La IA es una tecnología muy compleja, por lo que requiere un análisis muy exhaustivo sobre cuál es su impacto específico
¿En qué consistiría este término medio?
Lo más probable es que afecte a habilidades específicas, pero tampoco pasa de un día para otro. Va a ser una decisión humana, cuando algunas personas en los puestos más altos de una empresa tal vez se den cuenta de que ya no necesitan determinados puestos porque consideran que la IA es lo suficientemente buena. No es solo la tecnología la que se encuentra detrás, son muchos factores y personas los que están involucrados. Yo siempre digo que intento ser utópico, pero también soy distópico. Estar en algún punto intermedio te hace darte cuenta de que es una tecnología muy compleja, por lo que requiere un análisis muy exhaustivo sobre cuál es su impacto específico, su escala y su aceleración, porque estamos en medio de ella y la estamos viviendo.
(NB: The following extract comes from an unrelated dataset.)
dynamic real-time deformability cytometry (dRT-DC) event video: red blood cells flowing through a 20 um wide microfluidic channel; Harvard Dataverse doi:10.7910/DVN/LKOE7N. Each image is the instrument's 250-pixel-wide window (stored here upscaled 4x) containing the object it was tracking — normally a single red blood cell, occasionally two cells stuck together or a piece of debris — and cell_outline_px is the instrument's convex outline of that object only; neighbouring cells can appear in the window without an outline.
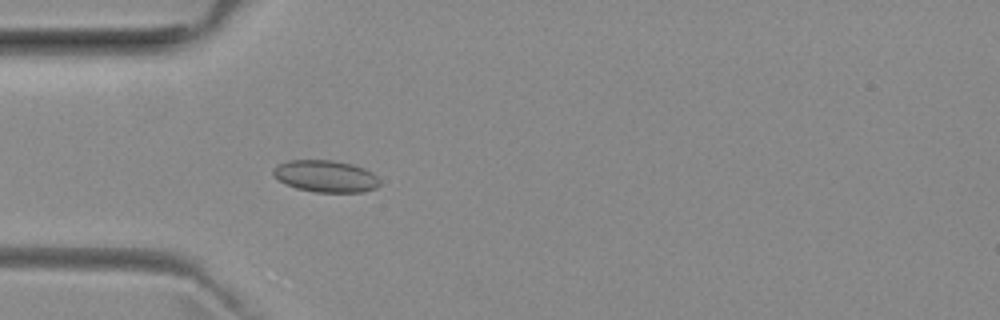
{"species": "common noctule bat (a hibernating species)", "species_latin": "Nyctalus noctula", "temperature_condition": "room temperature", "stored_images_in_passage": 47, "camera_frame_rate_fps": 3000, "um_per_image_px": 0.085, "animal": {"sex": "female", "body_mass_g": 29.2, "forearm_length_mm": 56.3}, "frame": {"image": 1, "passage_image": 10, "time_ms": 3.0, "image_size_px": [1000, 320], "cell_outline_px": [[380, 184], [376, 188], [364, 192], [316, 192], [296, 188], [280, 180], [272, 172], [272, 168], [276, 164], [288, 160], [332, 160], [352, 164], [364, 168], [372, 172], [380, 180]], "centroid_in_image_um": [27.69, 14.97], "position_along_channel_um": 57.3, "area_um2": 19.83}}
En resumen, no es ni utópico ni distópico, pero estos enfoques son muy dominantes y dirigen mucho la forma en que hablamos de la IA: o bien viene a por nuestros trabajos o bien nos podremos jubilar a los 25 años y no tener que trabajar más. Ninguna de las dos cosas es realista. Ese debate que tenemos que mantener con la sociedad nos ayudará a calibrar dónde estamos exactamente en esa escala.
Parece algo cíclico. Pasaba lo mismo con los luditas en su día: las máquinas venían a por los empleos, cuando en realidad es un debate sobre cómo las nuevas tecnologías moldean la forma en que trabajamos y qué significa eso para nuestras condiciones laborales y sociales.
Acabo de terminar de escribir un libro y el primer capítulo trata sobre tecnología y periodismo. Básicamente vuelvo a la década de 1840, cuando se introdujo el telégrafo, y ves que la historia se repite una y otra vez. Todas estas tecnologías diferentes —la máquina de escribir, internet y otras tantas— han cambiado el periodismo y el trabajo de manera profunda. Aun así, ahora con la IA, no estoy seguro de cómo moldeará la sociedad dentro de cinco años. Quizás los procesos de comunicación y de trabajo hayan cambiado bastante, pero el producto final no necesariamente. Es una pregunta para la que no sé la respuesta. Lo veremos en cinco años.